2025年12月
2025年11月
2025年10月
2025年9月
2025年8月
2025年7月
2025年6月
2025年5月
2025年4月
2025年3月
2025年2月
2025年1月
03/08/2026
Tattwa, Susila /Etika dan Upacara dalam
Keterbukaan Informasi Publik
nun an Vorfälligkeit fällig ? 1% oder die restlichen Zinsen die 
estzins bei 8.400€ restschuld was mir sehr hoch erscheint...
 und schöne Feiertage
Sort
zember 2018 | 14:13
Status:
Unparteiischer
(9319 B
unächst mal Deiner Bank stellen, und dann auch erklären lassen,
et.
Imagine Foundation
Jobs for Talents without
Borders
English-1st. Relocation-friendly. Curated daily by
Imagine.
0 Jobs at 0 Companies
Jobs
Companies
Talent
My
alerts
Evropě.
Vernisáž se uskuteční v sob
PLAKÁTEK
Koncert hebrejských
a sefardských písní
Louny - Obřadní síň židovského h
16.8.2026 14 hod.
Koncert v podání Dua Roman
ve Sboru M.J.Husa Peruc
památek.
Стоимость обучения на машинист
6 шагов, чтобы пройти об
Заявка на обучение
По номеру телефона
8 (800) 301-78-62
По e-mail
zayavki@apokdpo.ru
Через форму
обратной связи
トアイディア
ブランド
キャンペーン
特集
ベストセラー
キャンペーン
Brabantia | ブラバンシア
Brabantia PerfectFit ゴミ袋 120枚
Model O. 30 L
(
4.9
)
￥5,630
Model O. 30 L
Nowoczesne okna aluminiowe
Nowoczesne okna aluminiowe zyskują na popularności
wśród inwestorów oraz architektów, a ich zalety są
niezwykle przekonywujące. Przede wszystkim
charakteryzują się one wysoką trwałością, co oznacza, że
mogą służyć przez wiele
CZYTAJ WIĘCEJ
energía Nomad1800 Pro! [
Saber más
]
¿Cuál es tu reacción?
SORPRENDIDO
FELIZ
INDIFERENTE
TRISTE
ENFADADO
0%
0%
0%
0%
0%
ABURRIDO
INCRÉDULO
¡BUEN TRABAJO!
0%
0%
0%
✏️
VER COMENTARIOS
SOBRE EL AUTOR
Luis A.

════

Problem: Repeat the entries above exactly, from the first line through the line containing "wśród inwestorów oraz".

Solution:
2025年12月
2025年11月
2025年10月
2025年9月
2025年8月
2025年7月
2025年6月
2025年5月
2025年4月
2025年3月
2025年2月
2025年1月
03/08/2026
Tattwa, Susila /Etika dan Upacara dalam
Keterbukaan Informasi Publik
nun an Vorfälligkeit fällig ? 1% oder die restlichen Zinsen die 
estzins bei 8.400€ restschuld was mir sehr hoch erscheint...
 und schöne Feiertage
Sort
zember 2018 | 14:13
Status:
Unparteiischer
(9319 B
unächst mal Deiner Bank stellen, und dann auch erklären lassen,
et.
Imagine Foundation
Jobs for Talents without
Borders
English-1st. Relocation-friendly. Curated daily by
Imagine.
0 Jobs at 0 Companies
Jobs
Companies
Talent
My
alerts
Evropě.
Vernisáž se uskuteční v sob
PLAKÁTEK
Koncert hebrejských
a sefardských písní
Louny - Obřadní síň židovského h
16.8.2026 14 hod.
Koncert v podání Dua Roman
ve Sboru M.J.Husa Peruc
památek.
Стоимость обучения на машинист
6 шагов, чтобы пройти об
Заявка на обучение
По номеру телефона
8 (800) 301-78-62
По e-mail
zayavki@apokdpo.ru
Через форму
обратной связи
トアイディア
ブランド
キャンペーン
特集
ベストセラー
キャンペーン
Brabantia | ブラバンシア
Brabantia PerfectFit ゴミ袋 120枚
Model O. 30 L
(
4.9
)
￥5,630
Model O. 30 L
Nowoczesne okna aluminiowe
Nowoczesne okna aluminiowe zyskują na popularności
wśród inwestorów oraz architektów, a ich zalety są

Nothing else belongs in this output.